Start by downloading the binary file that will be executed to back up Puddle’s data. Once you’ve downloaded the file, you’ll want to make it executable. To do so, run the following command:
sudo chmod +x ./puddle-backup
Set an environment variable pointing to Puddle’s config directory. You can achieve this with the following command:
export PUDDLE_CONFIG_DIR=/etc/puddle/
Run the backup job with the following command:
./puddle-backup.1 backup
This will create a file containing the backup archive. Make sure you keep this file in a secure location.
If you installed an older version of Puddle that did not need Ansible, please make sure you install Ansible before upgrading. You can refer to the following docs to install Ansible for your specific environment.

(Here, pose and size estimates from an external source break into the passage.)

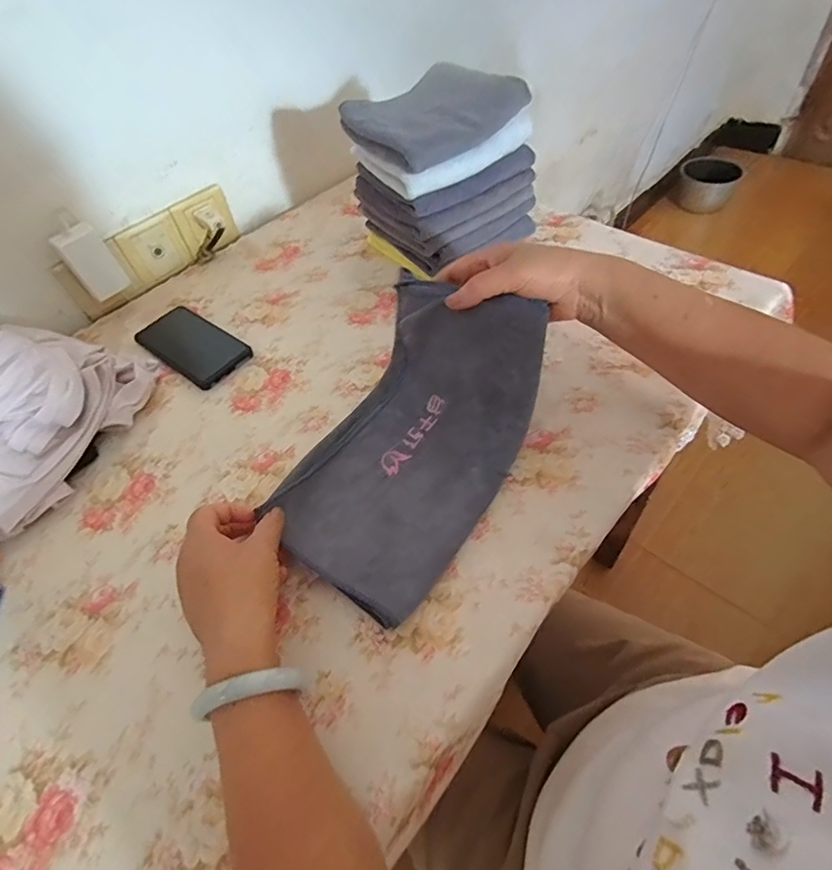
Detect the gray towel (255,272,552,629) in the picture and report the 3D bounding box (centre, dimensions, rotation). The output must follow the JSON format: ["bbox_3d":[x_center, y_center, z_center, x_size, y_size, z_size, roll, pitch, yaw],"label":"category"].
[{"bbox_3d":[-0.013,-0.006,0.424,0.170,0.120,0.256,28,60,23],"label":"gray towel"}]

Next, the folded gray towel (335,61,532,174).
[{"bbox_3d":[0.017,-0.384,0.572,0.171,0.047,0.159,-33,55,-17],"label":"folded gray towel"}]

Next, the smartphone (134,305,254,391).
[{"bbox_3d":[-0.278,-0.114,0.606,0.148,0.013,0.078,31,61,25],"label":"smartphone"}]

You can now upgrade Puddle by simply installing the newer version.
Puddle Stats Board¶
Setting up Puddle’s stats board is optional. The installer for Puddle Stats Board is a distributed Python wheel. This means it requires Python 3.6 to be installed on the system. Though not necessary, it is recommended to run the board inside a virtual environment as well.
Start by installing the required dependencies by using one of the following two sets of commands depending on your system.
For Ubuntu:
sudo apt install gcc libpq-dev python3.6-dev python-virtualenv -y
For RHEL:
sudo yum install epel-release -y
sudo yum install gcc postgresql-devel python36-devel python-virtualenv -y
Next, create the virtual environment:
mkdir -p /opt/h2oai/puddle/envs
cd /opt/h2oai/puddle/envs
virtualenv -p python3.6 puddle-stats-env
Note: It is important that you use the exact same name and path as in the snippet above. Otherwise, the systemd script used to manage Puddle Stats Board will not work.
You’re now ready to install Puddle Stats Board:
source /opt/h2oai/puddle/envs/puddle-stats-env/bin/activate
sudo pip install puddle_stats_board-<VERSION>-py3-none-any.whl
(Note that the above commands will also install any necessary dependencies.)
Puddle Stats Board is now installed and can be started with the following command:
sudo systemctl start puddle-dashboard
Puddle Stats Board will be running on port 8050 and will be accessible form the Puddle UI at http://[Puddle Server Address]/board
. A link to the stats board is also available in the Administration menu.